If any of your students have ever gone swimming (judging by the smell, some of those little buggers have seemingly never been in water of any kind), they’ve probably noticed that water can create optical illusions. The main cause of these illusions is light refraction, which is affected by the medium through which light travels. Because light is necessary for us to see things, changes in the way it travels can affect what we see.
Since a swimming pool—portable or otherwise—is not an easy supply to procure for a silly little science experiment, we offer this handy dandy alternative that will help you demonstrate water’s effects on light refraction.
DIY Mini Swimming Pool, a.k.a. A Glass of Water
For this Demo Science science demo, all you’ll need are a clear drinking glass, water to fill said glass, and a drinking straw. Fill the glass roughly half full, then place the straw in the glass. DO NOT put the straw in before you pour in the water, or the whole thing will be ruined. Just kidding: it makes no difference whatsoever.

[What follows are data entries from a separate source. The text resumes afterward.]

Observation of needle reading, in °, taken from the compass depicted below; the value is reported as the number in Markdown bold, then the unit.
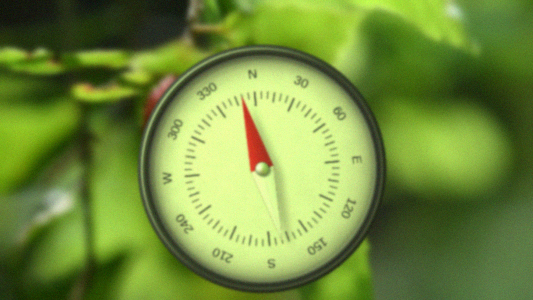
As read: **350** °
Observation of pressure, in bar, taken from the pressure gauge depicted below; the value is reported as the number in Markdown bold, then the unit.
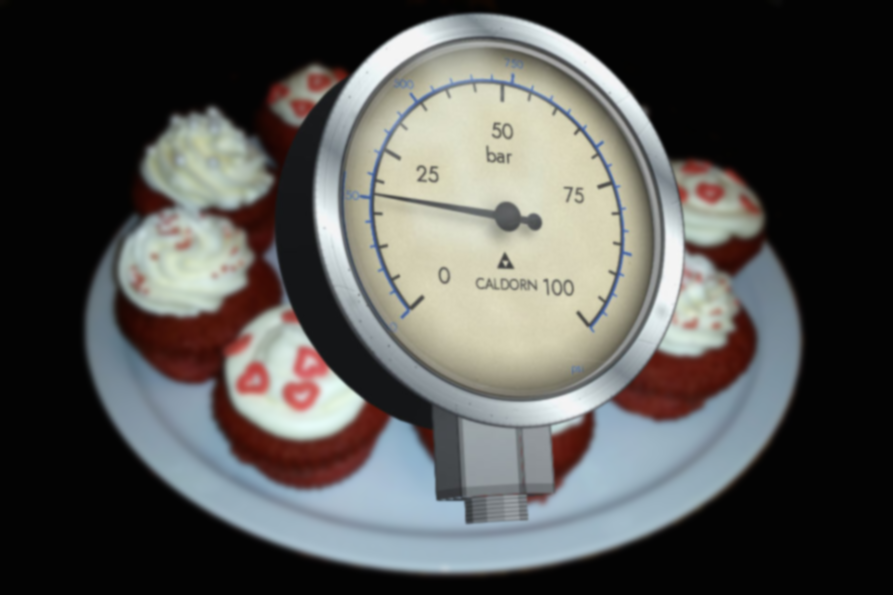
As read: **17.5** bar
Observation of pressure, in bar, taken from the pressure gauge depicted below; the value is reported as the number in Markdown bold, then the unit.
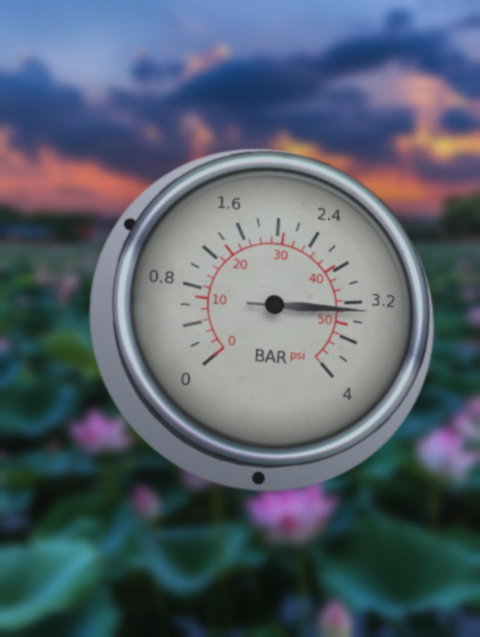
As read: **3.3** bar
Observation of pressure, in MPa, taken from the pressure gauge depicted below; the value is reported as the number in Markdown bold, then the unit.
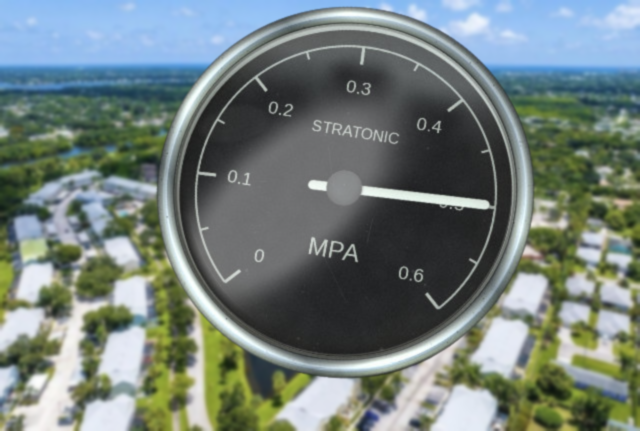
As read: **0.5** MPa
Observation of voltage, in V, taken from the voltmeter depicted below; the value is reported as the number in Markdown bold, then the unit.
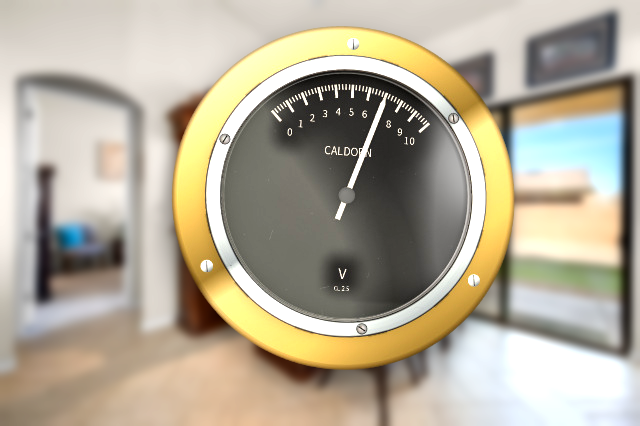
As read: **7** V
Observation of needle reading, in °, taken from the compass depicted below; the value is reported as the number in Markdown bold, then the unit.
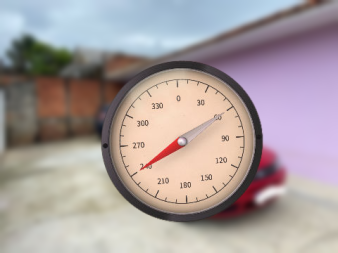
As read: **240** °
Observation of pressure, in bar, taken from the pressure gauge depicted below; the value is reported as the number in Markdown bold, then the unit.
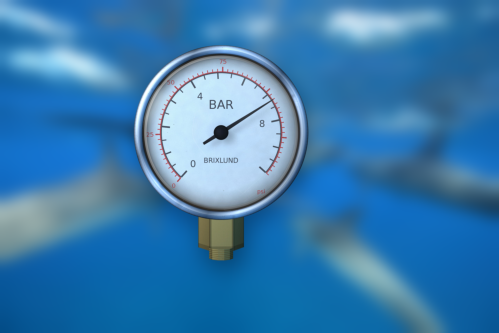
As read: **7.25** bar
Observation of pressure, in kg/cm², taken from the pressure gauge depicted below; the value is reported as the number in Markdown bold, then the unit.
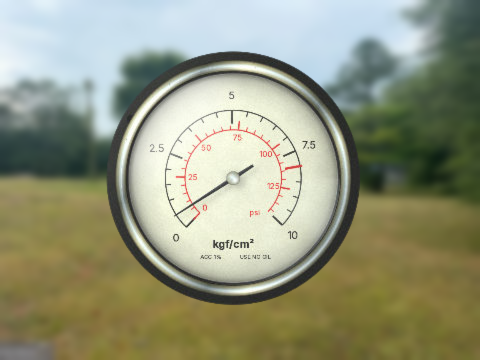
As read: **0.5** kg/cm²
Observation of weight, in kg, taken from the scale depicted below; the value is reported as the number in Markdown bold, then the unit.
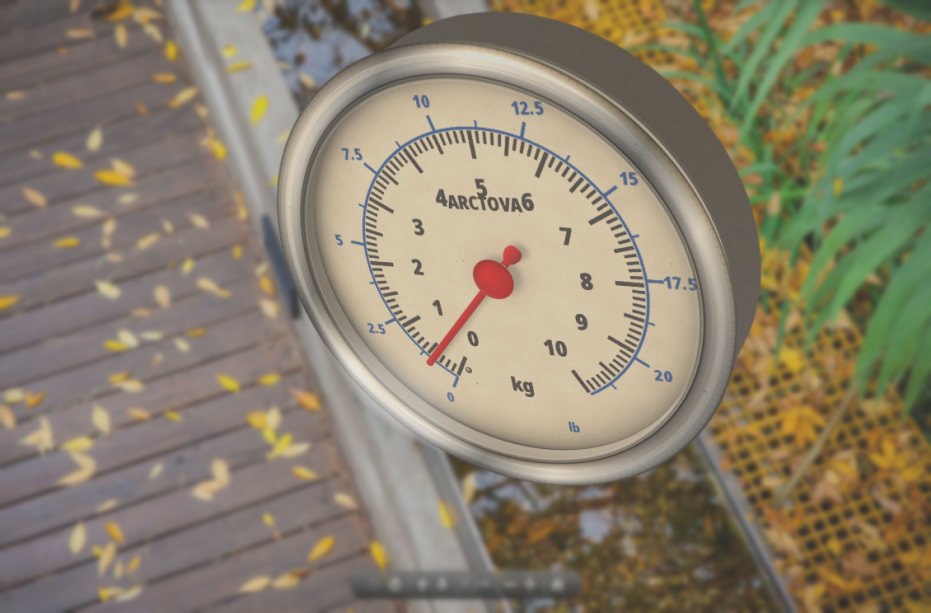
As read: **0.4** kg
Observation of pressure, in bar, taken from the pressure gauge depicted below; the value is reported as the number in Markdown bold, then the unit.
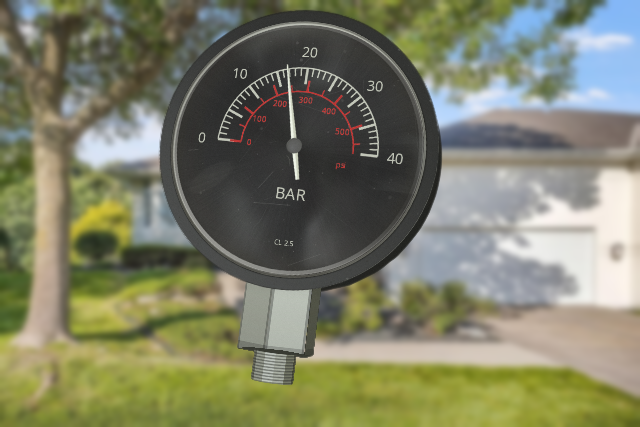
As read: **17** bar
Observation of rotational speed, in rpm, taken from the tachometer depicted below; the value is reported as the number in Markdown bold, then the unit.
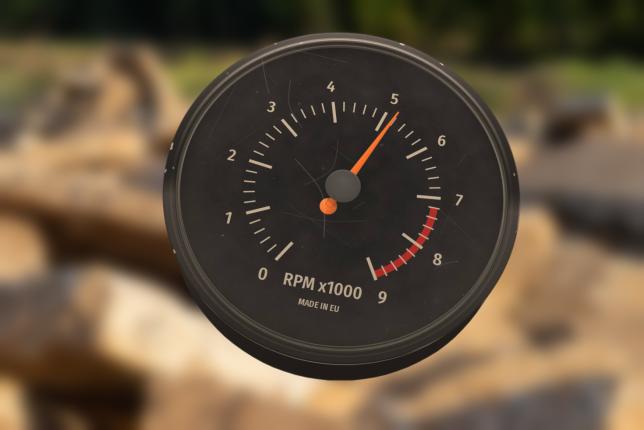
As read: **5200** rpm
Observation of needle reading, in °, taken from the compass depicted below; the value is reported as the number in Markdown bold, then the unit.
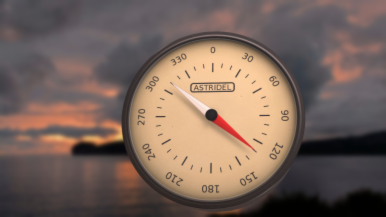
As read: **130** °
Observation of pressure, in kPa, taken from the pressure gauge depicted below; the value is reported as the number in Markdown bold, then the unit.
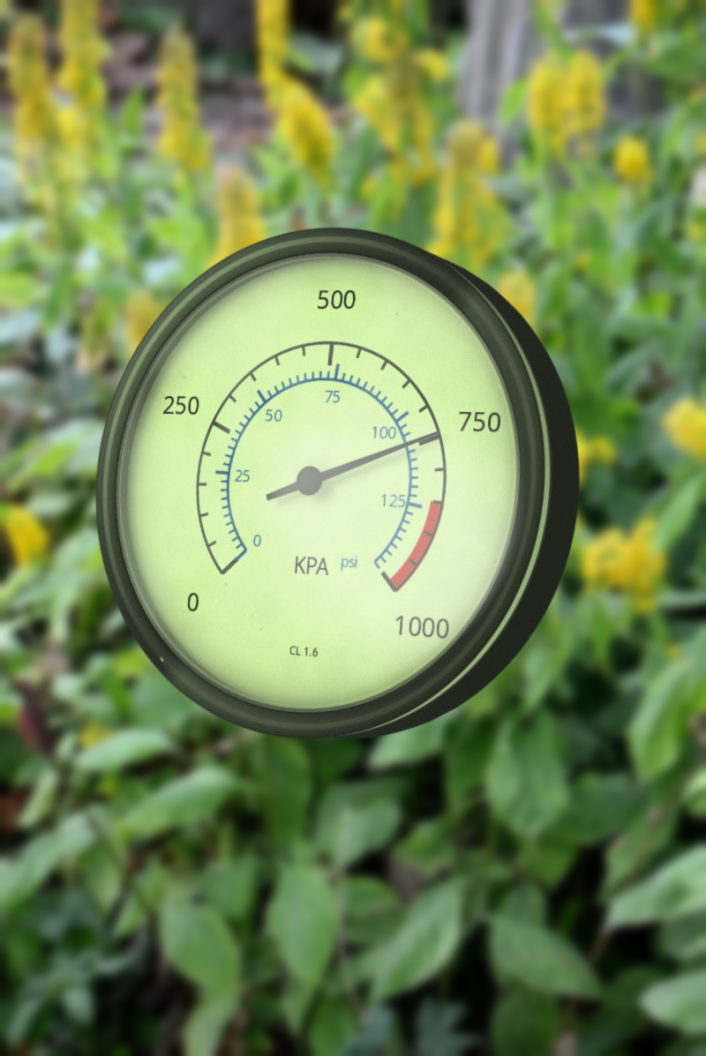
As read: **750** kPa
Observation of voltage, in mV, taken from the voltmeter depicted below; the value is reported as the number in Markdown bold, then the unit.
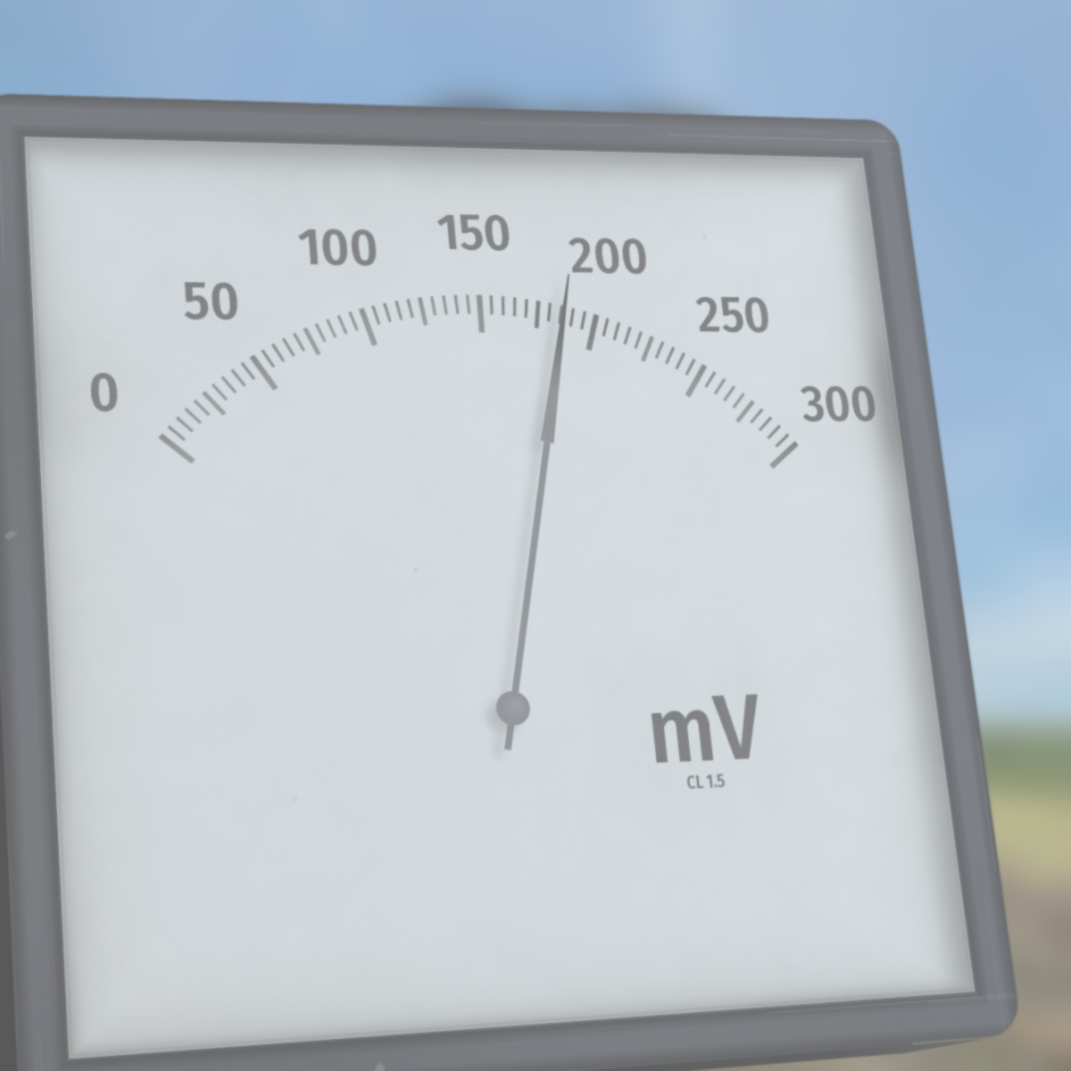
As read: **185** mV
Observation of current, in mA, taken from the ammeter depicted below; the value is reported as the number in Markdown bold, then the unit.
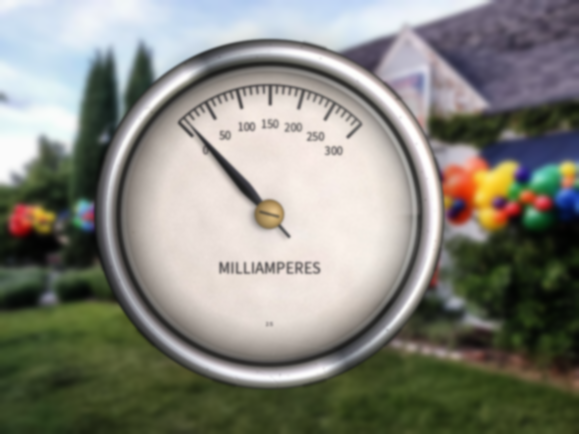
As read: **10** mA
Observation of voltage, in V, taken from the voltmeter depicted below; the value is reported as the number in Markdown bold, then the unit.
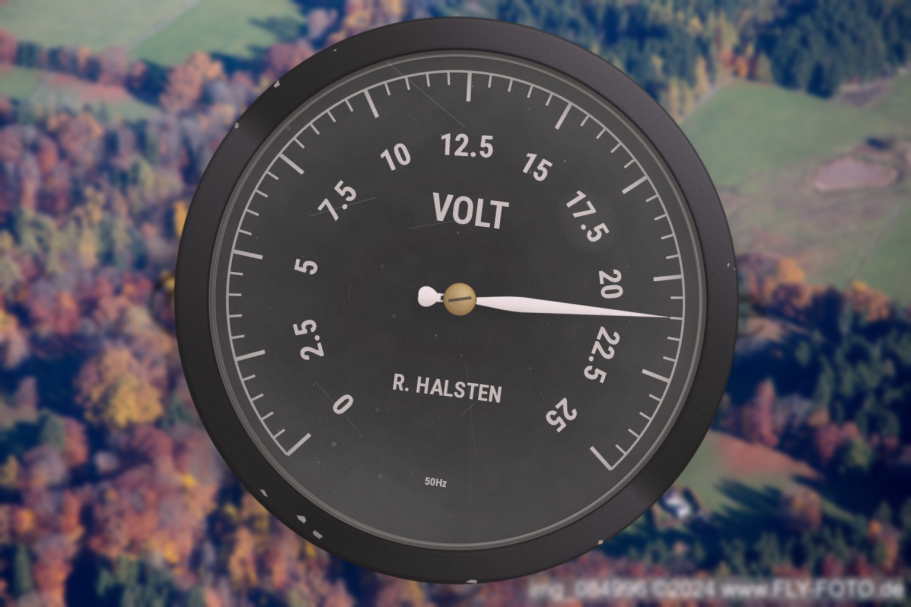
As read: **21** V
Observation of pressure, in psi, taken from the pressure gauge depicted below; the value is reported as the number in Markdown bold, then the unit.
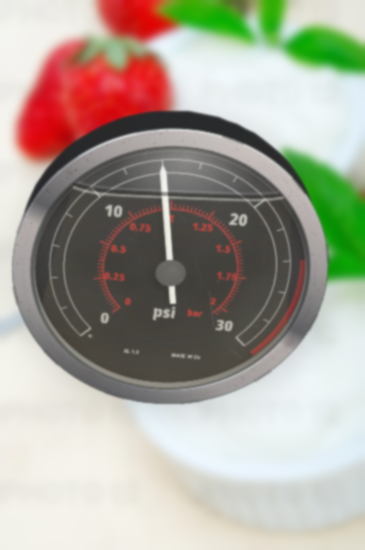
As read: **14** psi
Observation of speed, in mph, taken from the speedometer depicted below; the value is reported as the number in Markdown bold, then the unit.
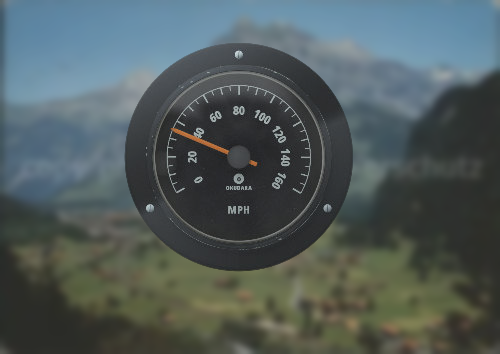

Have your students observe the results, studying the straw from the top, bottom, and sides. Have them record their observations on paper. Give them a while to take notes and such, then compare and contrast the students’ findings. What did they see and/or discover?
The Straw that “Broke”
When looking at the straw through the sides of the glass, student likely noticed that it looks like it’s bent or broken at the water’s surface. It’s not, of course—that’s just refraction in action!
The straw appears askew because light rays travel through glass, water, and other mediums more slowly than they do through air. Ergo, the light rays that give your eyeballs a view of the part of the straw that’s out of the water arrive prior to those providing the image of the part that’s in the water. (Both are equally affected by the surrounding glass, so that’s a wash.) This gives the illusion that the straw is broken or bent.